Recorded data
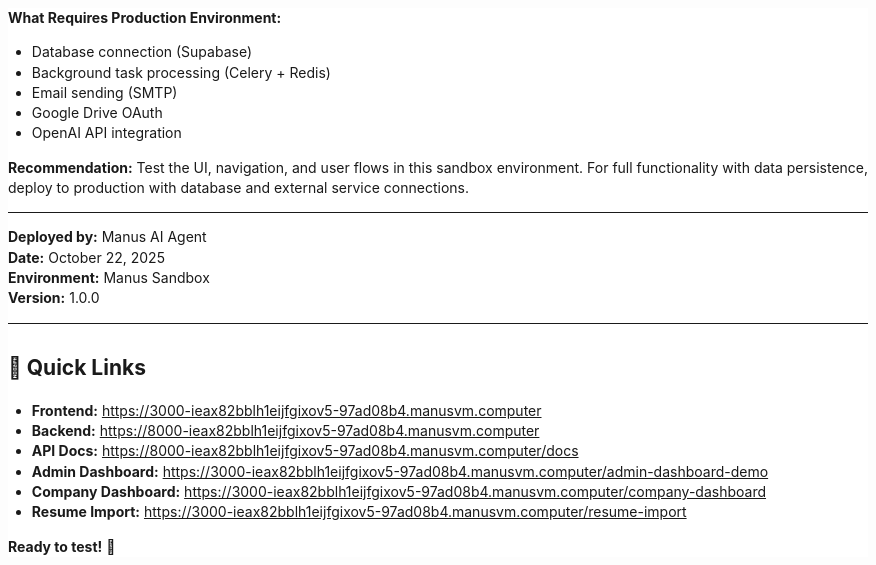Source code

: **What Requires Production Environment:**
- Database connection (Supabase)
- Background task processing (Celery + Redis)
- Email sending (SMTP)
- Google Drive OAuth
- OpenAI API integration

**Recommendation:**
Test the UI, navigation, and user flows in this sandbox environment. For full functionality with data persistence, deploy to production with database and external service connections.

---

**Deployed by:** Manus AI Agent  
**Date:** October 22, 2025  
**Environment:** Manus Sandbox  
**Version:** 1.0.0

---

## 🔗 Quick Links

- **Frontend:** https://3000-ieax82bblh1eijfgixov5-97ad08b4.manusvm.computer
- **Backend:** https://8000-ieax82bblh1eijfgixov5-97ad08b4.manusvm.computer
- **API Docs:** https://8000-ieax82bblh1eijfgixov5-97ad08b4.manusvm.computer/docs
- **Admin Dashboard:** https://3000-ieax82bblh1eijfgixov5-97ad08b4.manusvm.computer/admin-dashboard-demo
- **Company Dashboard:** https://3000-ieax82bblh1eijfgixov5-97ad08b4.manusvm.computer/company-dashboard
- **Resume Import:** https://3000-ieax82bblh1eijfgixov5-97ad08b4.manusvm.computer/resume-import

**Ready to test!** 🚀

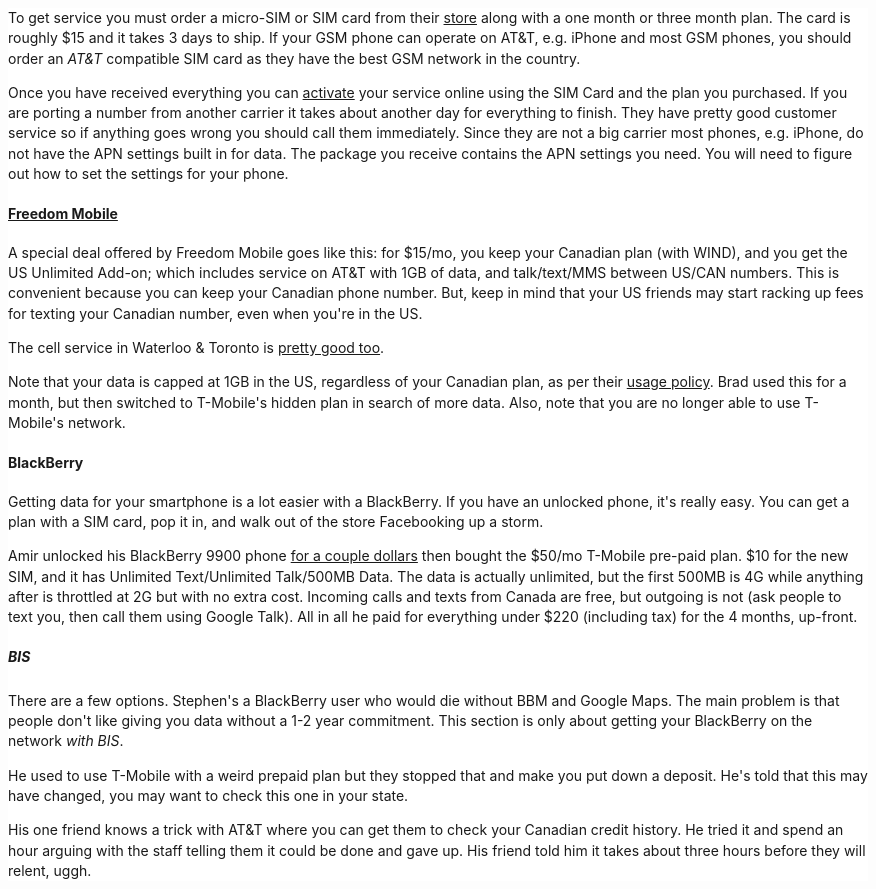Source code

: To get service you must order a micro-SIM or SIM card from their [store](http://straighttalksim.com/) along with a one month or three month plan. The card is roughly $15 and it takes 3 days to ship. If your GSM phone can operate on AT&T, e.g. iPhone and most GSM phones, you should order an *AT&T* compatible SIM card as they have the best GSM network in the country.

Once you have received everything you can [activate](https://www.straighttalk.com/Activate) your service online using the SIM Card and the plan you purchased. If you are porting a number from another carrier it takes about another day for everything to finish. They have pretty good customer service so if anything goes wrong you should call them immediately. Since they are not a big carrier most phones, e.g. iPhone, do not have the APN settings built in for data. The package you receive contains the APN settings you need. You will need to figure out how to set the settings for your phone.

#### [Freedom Mobile](https://www.freedommobile.ca/network-and-coverage/international-roaming)

A special deal offered by Freedom Mobile goes like this: for $15/mo, you keep your Canadian plan (with WIND), and you get the US Unlimited Add-on; which includes service on AT&T with 1GB of data, and talk/text/MMS between US/CAN numbers. This is convenient because you can keep your Canadian phone number. But, keep in mind that your US friends may start racking up fees for texting your Canadian number, even when you're in the US.

The cell service in Waterloo & Toronto is [pretty good too](http://www.windmobile.ca/network-and-coverage/coverage).

Note that your data is capped at 1GB in the US, regardless of your Canadian plan, as per their [usage policy](https://www.freedommobile.ca/docs/default-source/default-document-library/data-fair-usage-policy). Brad used this for a month, but then switched to T-Mobile's hidden plan in search of more data. Also, note that you are no longer able to use T-Mobile's network.

<section id="Living-CellService-BlackBerry" />

#### BlackBerry

Getting data for your smartphone is a lot easier with a BlackBerry. If you have an unlocked phone, it's really easy. You can get a plan with a SIM card, pop it in, and walk out of the store Facebooking up a storm.

Amir unlocked his BlackBerry 9900 phone [for a couple dollars](http://freemyblackberry.com/index.php) then bought the $50/mo T-Mobile pre-paid plan. $10 for the new SIM, and it has Unlimited Text/Unlimited Talk/500MB Data. The data is actually unlimited, but the first 500MB is 4G while anything after is throttled at 2G but with no extra cost. Incoming calls and texts from Canada are free, but outgoing is not (ask people to text you, then call them using Google Talk). All in all he paid for everything under $220 (including tax) for the 4 months, up-front.

##### BIS

There are a few options. Stephen's a BlackBerry user who would die without BBM and Google Maps. The main problem is that people don't like giving you data without a 1-2 year commitment. This section is only about getting your BlackBerry on the network *with BIS*.

He used to use T-Mobile with a weird prepaid plan but they stopped that and make you put down a deposit. He's told that this may have changed, you may want to check this one in your state.

His one friend knows a trick with AT&T where you can get them to check your Canadian credit history. He tried it and spend an hour arguing with the staff telling them it could be done and gave up. His friend told him it takes about three hours before they will relent, uggh.
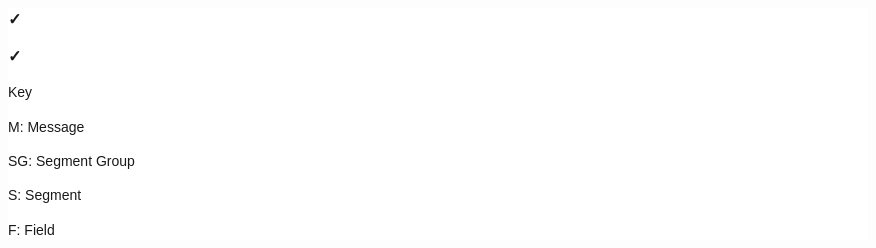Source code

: </td>

<td class='table_v2web1' colspan='1'>
<p class='p_v2web'>
<span style="font-size:16px; font-family:Arial,Helvetica,sans-serif"><strong>&check;</strong></span>
</p>

</td>

<td class='table_v2web1' colspan='1'>
<p class='p_v2web'>
<span style="font-size:16px; font-family:Arial,Helvetica,sans-serif"><strong>&check;</strong></span>
</p>

</td>

</tr>

<tr class='tr_v2web'>
<td class='table_v2web1' colspan='12'>

</td>

</tr>

<tr class='tr_v2web'>
<td class='emphasis_column table_v2web1' colspan='1'>
<p class='p_v2web'>
<span style="font-size:14px; font-family:Arial,Helvetica,sans-serif">Key</span>
</p>

</td>

<td class='table_v2web1' colspan='1'>
<p class='p_v2web'>
<span style="font-size:14px; font-family:Arial,Helvetica,sans-serif">M: Message</span>
</p>

</td>

<td class='table_v2web1' colspan='4'>
<p class='p_v2web'>
<span style="font-size:14px; font-family:Arial,Helvetica,sans-serif">SG: Segment Group</span>
</p>

</td>

<td class='table_v2web1' colspan='3'>
<p class='p_v2web'>
<span style="font-size:14px; font-family:Arial,Helvetica,sans-serif">S: Segment</span>
</p>

</td>

<td class='table_v2web1' colspan='3'>
<p class='p_v2web'>
<span style="font-size:14px; font-family:Arial,Helvetica,sans-serif">F: Field</span>
</p>
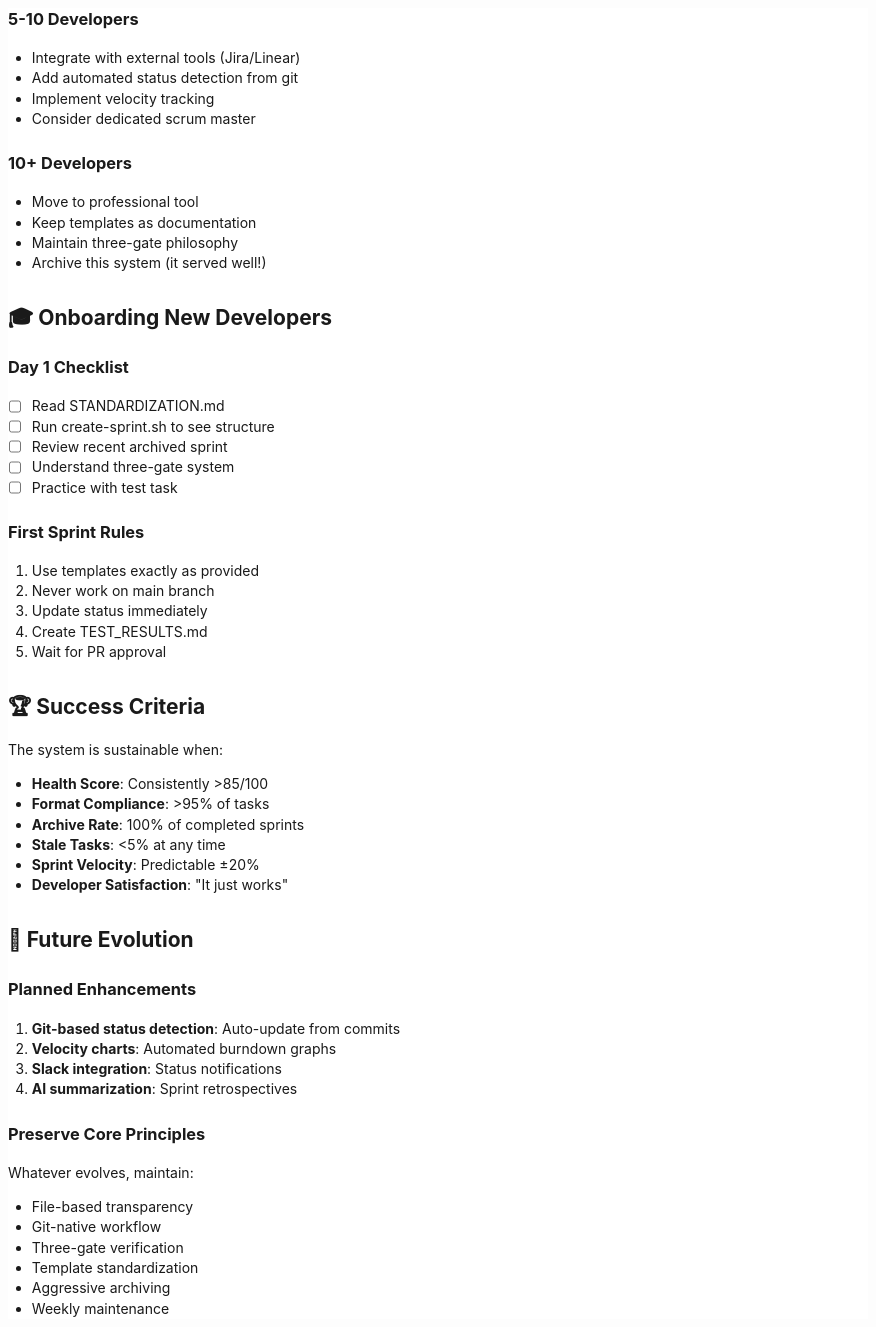 ### 5-10 Developers
- Integrate with external tools (Jira/Linear)
- Add automated status detection from git
- Implement velocity tracking
- Consider dedicated scrum master

### 10+ Developers
- Move to professional tool
- Keep templates as documentation
- Maintain three-gate philosophy
- Archive this system (it served well!)

## 🎓 Onboarding New Developers

### Day 1 Checklist
- [ ] Read STANDARDIZATION.md
- [ ] Run create-sprint.sh to see structure
- [ ] Review recent archived sprint
- [ ] Understand three-gate system
- [ ] Practice with test task

### First Sprint Rules
1. Use templates exactly as provided
2. Never work on main branch
3. Update status immediately
4. Create TEST_RESULTS.md
5. Wait for PR approval

## 🏆 Success Criteria

The system is sustainable when:
- **Health Score**: Consistently >85/100
- **Format Compliance**: >95% of tasks
- **Archive Rate**: 100% of completed sprints
- **Stale Tasks**: <5% at any time
- **Sprint Velocity**: Predictable ±20%
- **Developer Satisfaction**: "It just works"

## 🔮 Future Evolution

### Planned Enhancements
1. **Git-based status detection**: Auto-update from commits
2. **Velocity charts**: Automated burndown graphs
3. **Slack integration**: Status notifications
4. **AI summarization**: Sprint retrospectives

### Preserve Core Principles
Whatever evolves, maintain:
- File-based transparency
- Git-native workflow
- Three-gate verification
- Template standardization
- Aggressive archiving
- Weekly maintenance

Problem to work on
Copy out the stretch from the line containing "### Day 1 Checklist" through the end of the rows, keeping every line the same.

Expected answer
### Day 1 Checklist
- [ ] Read STANDARDIZATION.md
- [ ] Run create-sprint.sh to see structure
- [ ] Review recent archived sprint
- [ ] Understand three-gate system
- [ ] Practice with test task

### First Sprint Rules
1. Use templates exactly as provided
2. Never work on main branch
3. Update status immediately
4. Create TEST_RESULTS.md
5. Wait for PR approval

## 🏆 Success Criteria

The system is sustainable when:
- **Health Score**: Consistently >85/100
- **Format Compliance**: >95% of tasks
- **Archive Rate**: 100% of completed sprints
- **Stale Tasks**: <5% at any time
- **Sprint Velocity**: Predictable ±20%
- **Developer Satisfaction**: "It just works"

## 🔮 Future Evolution

### Planned Enhancements
1. **Git-based status detection**: Auto-update from commits
2. **Velocity charts**: Automated burndown graphs
3. **Slack integration**: Status notifications
4. **AI summarization**: Sprint retrospectives

### Preserve Core Principles
Whatever evolves, maintain:
- File-based transparency
- Git-native workflow
- Three-gate verification
- Template standardization
- Aggressive archiving
- Weekly maintenance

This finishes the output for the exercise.